Fondacaro concluded that the unique experiences of these women went beyond the typical diagnosis of post-traumatic stress disorder, or PTSD, and traditional methods to treat it. Their clients have survived ethnic persecution, sexual assault, the murders of children or spouses, loss of homes, starvation, poverty and the isolation of living in an unfamiliar place. One woman Fondacaro counseled had seen her aunt beheaded in front of her.

The label “disorder” was too narrow and stigmatized for the responses and resilience shown by these clients, Fondacaro says. And in many ways, those events continue to occur for them.

“We’re not just dealing with post-traumatic events,” she says. “We’re still dealing with it.”

Fondacaro came up with a new designation: Chronic Traumatic Stress, or CTS. Then she developed a package of 10 “modules” for treatment.

That’s the structure the app will follow. “Our job was to translate those modules into things that could work and could be communicated in a digital space,” Dibble says.

At home, users will start as they do in therapy -- with the question “How are you feeling?” -- and pick a face with a happy, anxious or sad expression. Then, the user ranks the severity of their feelings.

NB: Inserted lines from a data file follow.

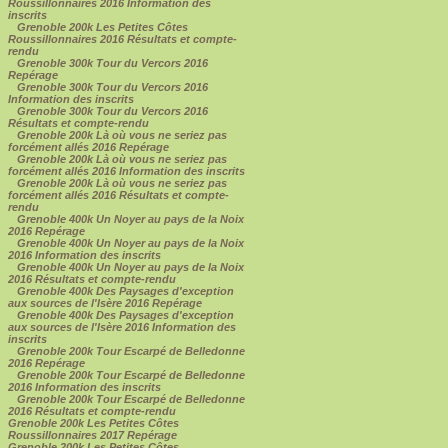
Roussillonnaires 2016 Information des
inscrits
Grenoble 200k Les Petites Côtes
Roussillonnaires 2016 Résultats et compte-
rendu
Grenoble 300k Tour du Vercors 2016
Repérage
Grenoble 300k Tour du Vercors 2016
Information des inscrits
Grenoble 300k Tour du Vercors 2016
Résultats et compte-rendu
Grenoble 200k Là où vous ne seriez pas
forcément allés 2016 Repérage
Grenoble 200k Là où vous ne seriez pas
forcément allés 2016 Information des inscrits
Grenoble 200k Là où vous ne seriez pas
forcément allés 2016 Résultats et compte-
rendu
Grenoble 400k Un Noyer au pays de la Noix
2016 Repérage
Grenoble 400k Un Noyer au pays de la Noix
2016 Information des inscrits
Grenoble 400k Un Noyer au pays de la Noix
2016 Résultats et compte-rendu
Grenoble 400k Des Paysages d'exception
aux sources de l'Isère 2016 Repérage
Grenoble 400k Des Paysages d'exception
aux sources de l'Isère 2016 Information des
inscrits
Grenoble 200k Tour Escarpé de Belledonne
2016 Repérage
Grenoble 200k Tour Escarpé de Belledonne
2016 Information des inscrits
Grenoble 200k Tour Escarpé de Belledonne
2016 Résultats et compte-rendu
Grenoble 200k Les Petites Côtes
Roussillonnaires 2017 Repérage
Grenoble 200k Les Petites Côtes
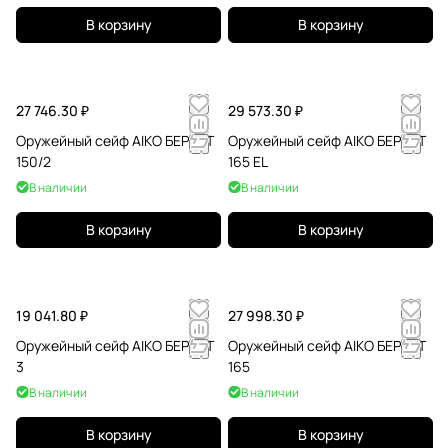
В корзину
В корзину
27 746.30 ₽
29 573.30 ₽
Оружейный сейф AIKO БЕРКУТ
Оружейный сейф AIKO БЕРКУТ
150/2
165 EL
В наличии
В наличии
В корзину
В корзину
19 041.80 ₽
27 998.30 ₽
Оружейный сейф AIKO БЕРКУТ
Оружейный сейф AIKO БЕРКУТ
3
165
В наличии
В наличии
В корзину
В корзину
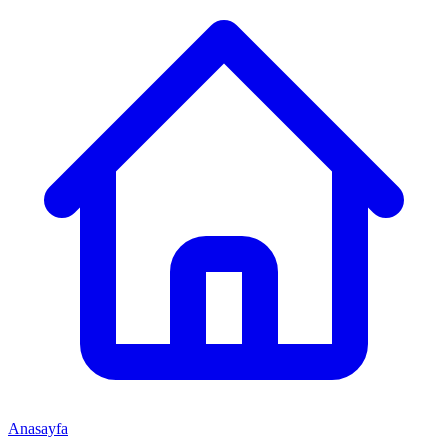
Anasayfa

For a mindfulness practice, the client might play a favorite Somali song and think about the words. A safety technique might call up a picture of a place of comfort -- maybe a photo of her child or drawing of a river where she lived -- with a simple tap on the screen.

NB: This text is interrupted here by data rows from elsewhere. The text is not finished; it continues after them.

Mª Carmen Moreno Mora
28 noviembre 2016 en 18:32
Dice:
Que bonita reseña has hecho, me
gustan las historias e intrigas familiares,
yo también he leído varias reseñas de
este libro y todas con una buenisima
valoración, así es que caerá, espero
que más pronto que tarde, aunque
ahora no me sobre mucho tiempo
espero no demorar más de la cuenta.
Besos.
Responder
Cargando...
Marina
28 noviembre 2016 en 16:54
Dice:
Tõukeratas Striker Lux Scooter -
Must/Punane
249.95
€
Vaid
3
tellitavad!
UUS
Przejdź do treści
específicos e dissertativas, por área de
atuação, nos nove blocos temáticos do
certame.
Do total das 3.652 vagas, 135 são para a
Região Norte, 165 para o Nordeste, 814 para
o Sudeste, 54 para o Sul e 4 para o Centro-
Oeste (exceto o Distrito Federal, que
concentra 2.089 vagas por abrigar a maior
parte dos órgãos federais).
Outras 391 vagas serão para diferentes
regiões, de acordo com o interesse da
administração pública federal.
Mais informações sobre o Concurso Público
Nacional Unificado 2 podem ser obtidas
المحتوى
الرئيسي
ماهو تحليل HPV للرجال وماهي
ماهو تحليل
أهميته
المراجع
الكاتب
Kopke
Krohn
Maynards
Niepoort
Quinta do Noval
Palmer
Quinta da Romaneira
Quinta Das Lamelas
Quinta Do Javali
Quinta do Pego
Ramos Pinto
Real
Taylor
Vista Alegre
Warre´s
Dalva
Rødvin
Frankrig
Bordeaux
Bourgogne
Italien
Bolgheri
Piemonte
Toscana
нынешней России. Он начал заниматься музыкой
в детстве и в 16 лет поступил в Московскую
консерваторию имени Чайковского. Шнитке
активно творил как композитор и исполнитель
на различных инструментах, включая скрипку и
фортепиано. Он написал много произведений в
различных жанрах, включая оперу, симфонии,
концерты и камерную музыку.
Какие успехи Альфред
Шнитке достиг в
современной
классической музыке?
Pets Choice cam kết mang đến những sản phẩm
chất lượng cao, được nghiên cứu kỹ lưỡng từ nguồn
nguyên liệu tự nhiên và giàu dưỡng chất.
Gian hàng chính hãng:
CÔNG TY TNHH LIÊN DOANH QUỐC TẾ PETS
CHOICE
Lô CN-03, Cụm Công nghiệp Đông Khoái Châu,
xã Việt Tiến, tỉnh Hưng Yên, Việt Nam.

Users will also design their own avatars, taking control of their self-image, Fondacaro says. They’ll choose skin color and outfits. If they usually wear jewelry tucked under their hijabs and out of sight, they could add some bling to their smartphone self -- which only they will see, Mohamed explains.

“They feel maybe more confident in what they make for themselves,” she says. “They can feel comfortable putting on the jewelry, beautifying themselves. Also, it takes stress away.”

Gametheory and Connecting Cultures will collect extensive data on the use of the technology and effectiveness of the techniques. That research will fuel their pursuit of a second grant to test, tweak and prepare the app for commercial sale.

And in the process, Fondacaro hopes, her clients will have moved farther down the road to recovery.